Instructions for the task: Return the text read from each of the rows below word for word, leaving out the pictures.

——

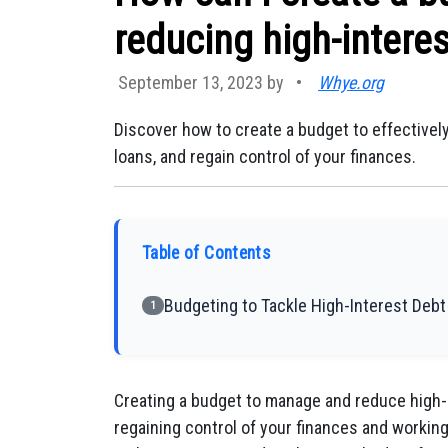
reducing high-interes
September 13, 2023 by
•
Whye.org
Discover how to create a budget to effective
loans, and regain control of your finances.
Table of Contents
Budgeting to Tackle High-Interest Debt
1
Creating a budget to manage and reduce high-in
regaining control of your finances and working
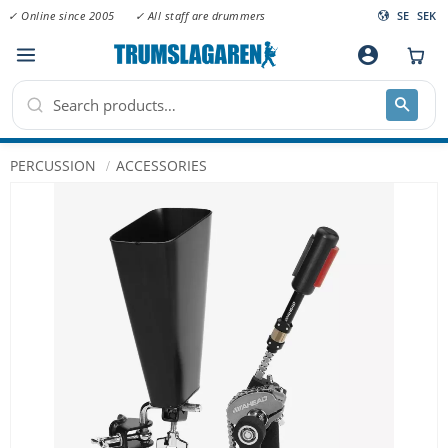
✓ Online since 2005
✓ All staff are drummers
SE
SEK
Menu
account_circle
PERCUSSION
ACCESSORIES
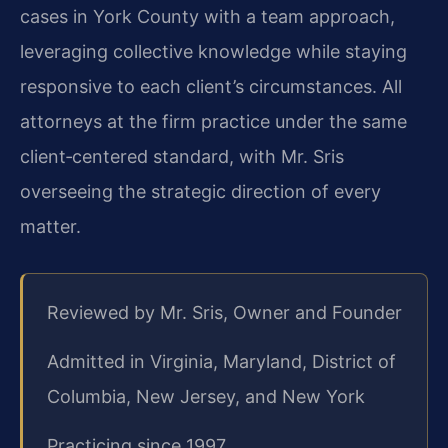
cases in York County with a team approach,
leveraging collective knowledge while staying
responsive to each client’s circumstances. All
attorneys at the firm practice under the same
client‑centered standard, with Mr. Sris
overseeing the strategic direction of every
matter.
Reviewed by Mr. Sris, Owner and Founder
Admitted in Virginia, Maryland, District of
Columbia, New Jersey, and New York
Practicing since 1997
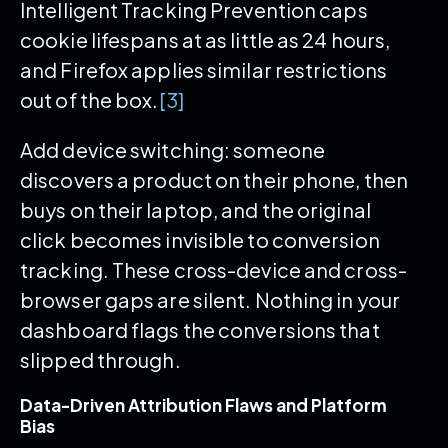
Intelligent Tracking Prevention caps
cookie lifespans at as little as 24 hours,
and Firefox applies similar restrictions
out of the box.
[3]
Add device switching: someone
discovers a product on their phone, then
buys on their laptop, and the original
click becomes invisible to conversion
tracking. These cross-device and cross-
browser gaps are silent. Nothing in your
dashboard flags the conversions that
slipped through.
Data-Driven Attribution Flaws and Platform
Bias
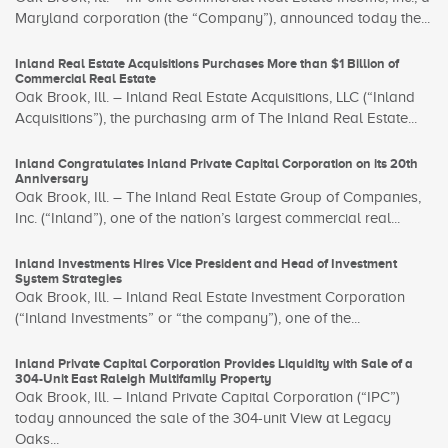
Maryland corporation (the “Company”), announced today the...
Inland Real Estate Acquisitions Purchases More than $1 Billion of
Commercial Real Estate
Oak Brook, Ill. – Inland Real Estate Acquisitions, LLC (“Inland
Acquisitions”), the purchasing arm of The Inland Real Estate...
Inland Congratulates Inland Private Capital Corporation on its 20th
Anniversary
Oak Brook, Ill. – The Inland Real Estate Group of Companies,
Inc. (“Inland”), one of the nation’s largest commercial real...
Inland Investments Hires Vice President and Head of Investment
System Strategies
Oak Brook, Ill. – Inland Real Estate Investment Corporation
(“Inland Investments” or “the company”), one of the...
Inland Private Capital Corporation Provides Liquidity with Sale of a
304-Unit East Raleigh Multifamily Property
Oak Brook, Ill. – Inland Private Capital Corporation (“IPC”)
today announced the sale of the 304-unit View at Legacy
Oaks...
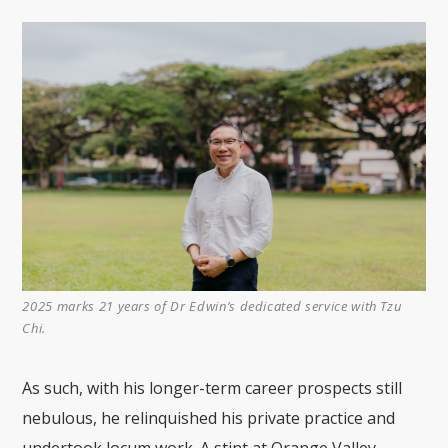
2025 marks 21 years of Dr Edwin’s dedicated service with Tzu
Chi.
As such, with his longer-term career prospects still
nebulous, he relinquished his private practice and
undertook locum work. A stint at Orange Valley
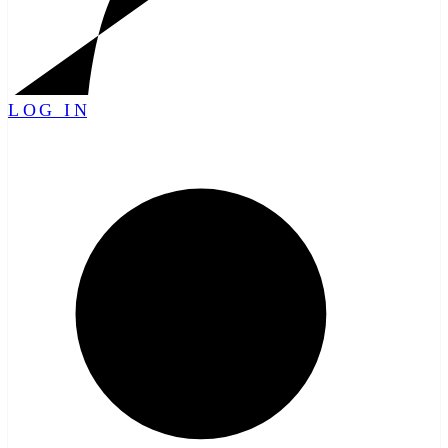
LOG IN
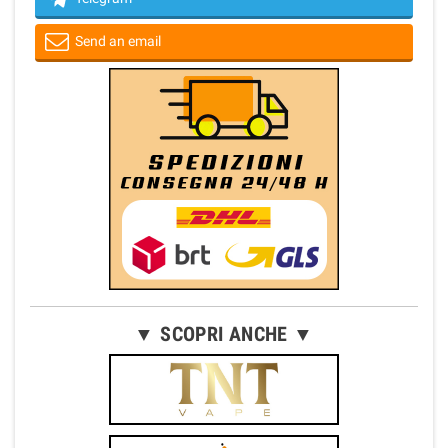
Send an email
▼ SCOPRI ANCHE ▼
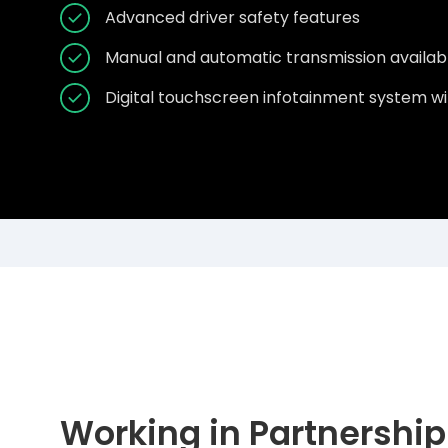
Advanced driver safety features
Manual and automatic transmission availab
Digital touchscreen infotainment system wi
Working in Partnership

——

Response:
reducing high-interes
September 13, 2023 by
•
Whye.org
Discover how to create a budget to effective
loans, and regain control of your finances.
Table of Contents
Budgeting to Tackle High-Interest Debt
1
Creating a budget to manage and reduce high-in
regaining control of your finances and working
✓ Online since 2005
✓ All staff are drummers
SE
SEK
Menu
account_circle
PERCUSSION
ACCESSORIES
cases in York County with a team approach,
leveraging collective knowledge while staying
responsive to each client’s circumstances. All
attorneys at the firm practice under the same
client‑centered standard, with Mr. Sris
overseeing the strategic direction of every
matter.
Reviewed by Mr. Sris, Owner and Founder
Admitted in Virginia, Maryland, District of
Columbia, New Jersey, and New York
Practicing since 1997
Intelligent Tracking Prevention caps
cookie lifespans at as little as 24 hours,
and Firefox applies similar restrictions
out of the box.
[3]
Add device switching: someone
discovers a product on their phone, then
buys on their laptop, and the original
click becomes invisible to conversion
tracking. These cross-device and cross-
browser gaps are silent. Nothing in your
dashboard flags the conversions that
slipped through.
Data-Driven Attribution Flaws and Platform
Bias
Maryland corporation (the “Company”), announced today the...
Inland Real Estate Acquisitions Purchases More than $1 Billion of
Commercial Real Estate
Oak Brook, Ill. – Inland Real Estate Acquisitions, LLC (“Inland
Acquisitions”), the purchasing arm of The Inland Real Estate...
Inland Congratulates Inland Private Capital Corporation on its 20th
Anniversary
Oak Brook, Ill. – The Inland Real Estate Group of Companies,
Inc. (“Inland”), one of the nation’s largest commercial real...
Inland Investments Hires Vice President and Head of Investment
System Strategies
Oak Brook, Ill. – Inland Real Estate Investment Corporation
(“Inland Investments” or “the company”), one of the...
Inland Private Capital Corporation Provides Liquidity with Sale of a
304-Unit East Raleigh Multifamily Property
Oak Brook, Ill. – Inland Private Capital Corporation (“IPC”)
today announced the sale of the 304-unit View at Legacy
Oaks...
2025 marks 21 years of Dr Edwin’s dedicated service with Tzu
Chi.
As such, with his longer-term career prospects still
nebulous, he relinquished his private practice and
undertook locum work. A stint at Orange Valley
LOG IN
Send an email
▼ SCOPRI ANCHE ▼
Advanced driver safety features
Manual and automatic transmission availab
Digital touchscreen infotainment system wi
Working in Partnership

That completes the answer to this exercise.